Não obstante, logo após sua promulgação, houve impugnação via Ações Diretas de Inconstitucionalidade impetradas pelos Estados de São Paulo, Rio de Janeiro, Espírito Santo, o que resultou em decisão cautelar monocrática proferida pelo STF, a qual perdura por 13 anos! Finalmente, em maio de 2026, o julgamento foi retomado reativando as discussões, porém novamente suspenso para vista processual por solicitação ministerial.

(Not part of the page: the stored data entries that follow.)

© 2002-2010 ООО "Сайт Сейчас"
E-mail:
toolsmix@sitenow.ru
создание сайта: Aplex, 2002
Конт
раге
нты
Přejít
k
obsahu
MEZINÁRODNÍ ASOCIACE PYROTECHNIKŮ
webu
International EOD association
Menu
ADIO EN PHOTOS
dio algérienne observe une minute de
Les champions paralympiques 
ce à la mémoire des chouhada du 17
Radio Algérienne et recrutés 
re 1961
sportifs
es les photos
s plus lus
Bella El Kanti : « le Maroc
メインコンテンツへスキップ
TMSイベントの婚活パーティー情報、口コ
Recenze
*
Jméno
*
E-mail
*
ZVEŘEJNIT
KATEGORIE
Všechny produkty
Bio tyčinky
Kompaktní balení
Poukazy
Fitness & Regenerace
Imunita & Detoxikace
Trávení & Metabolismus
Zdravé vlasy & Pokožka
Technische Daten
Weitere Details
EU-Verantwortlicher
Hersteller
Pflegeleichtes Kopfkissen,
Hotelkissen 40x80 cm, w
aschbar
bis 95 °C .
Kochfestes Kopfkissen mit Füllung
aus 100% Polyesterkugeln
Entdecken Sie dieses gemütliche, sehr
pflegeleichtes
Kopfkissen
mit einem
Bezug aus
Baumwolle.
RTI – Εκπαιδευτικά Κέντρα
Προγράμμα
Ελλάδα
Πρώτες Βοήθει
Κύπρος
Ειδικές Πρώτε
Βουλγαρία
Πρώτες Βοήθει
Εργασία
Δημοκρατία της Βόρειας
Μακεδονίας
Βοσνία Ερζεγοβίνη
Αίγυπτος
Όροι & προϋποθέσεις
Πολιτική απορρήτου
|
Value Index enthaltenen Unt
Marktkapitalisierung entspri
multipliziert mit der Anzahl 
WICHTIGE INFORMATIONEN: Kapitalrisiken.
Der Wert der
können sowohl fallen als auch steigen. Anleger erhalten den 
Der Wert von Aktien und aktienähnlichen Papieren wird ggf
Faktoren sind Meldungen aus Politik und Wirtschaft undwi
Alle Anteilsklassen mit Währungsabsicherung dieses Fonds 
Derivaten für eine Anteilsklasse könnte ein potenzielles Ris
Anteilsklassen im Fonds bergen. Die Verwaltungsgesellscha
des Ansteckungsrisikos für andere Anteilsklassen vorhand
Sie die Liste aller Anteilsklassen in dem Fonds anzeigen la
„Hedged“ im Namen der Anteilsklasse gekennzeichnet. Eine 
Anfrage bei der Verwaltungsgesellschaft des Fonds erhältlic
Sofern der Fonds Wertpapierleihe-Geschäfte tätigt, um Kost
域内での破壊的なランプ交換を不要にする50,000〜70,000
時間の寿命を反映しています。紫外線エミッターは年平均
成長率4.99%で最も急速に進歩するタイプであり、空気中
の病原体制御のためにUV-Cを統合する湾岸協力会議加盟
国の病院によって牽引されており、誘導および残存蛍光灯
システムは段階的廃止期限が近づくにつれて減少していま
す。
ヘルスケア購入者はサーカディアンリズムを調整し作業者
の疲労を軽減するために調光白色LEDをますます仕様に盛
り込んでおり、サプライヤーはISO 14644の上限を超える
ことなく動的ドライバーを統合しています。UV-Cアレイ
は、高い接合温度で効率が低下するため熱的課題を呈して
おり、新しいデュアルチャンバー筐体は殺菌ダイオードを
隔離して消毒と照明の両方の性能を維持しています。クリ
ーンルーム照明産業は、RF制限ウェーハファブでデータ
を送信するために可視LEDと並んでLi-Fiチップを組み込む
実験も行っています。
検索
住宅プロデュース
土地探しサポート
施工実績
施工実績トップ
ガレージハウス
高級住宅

Muito se coloca que com a aplicação da legislação nos moldes propostos, procedimentalmente validada pelo Congresso Nacional, haveria desvirtuamento do pacto federativo, irresponsabilidade fiscal, insegurança jurídica e descontinuidade de serviços públicos dos entes produtores que teriam sua receita afetada em decorrência da aplicação das novas regras, mesmo em um contexto constitucional (art. 20 da CF/88) que prediz que tais recursos são bens da União."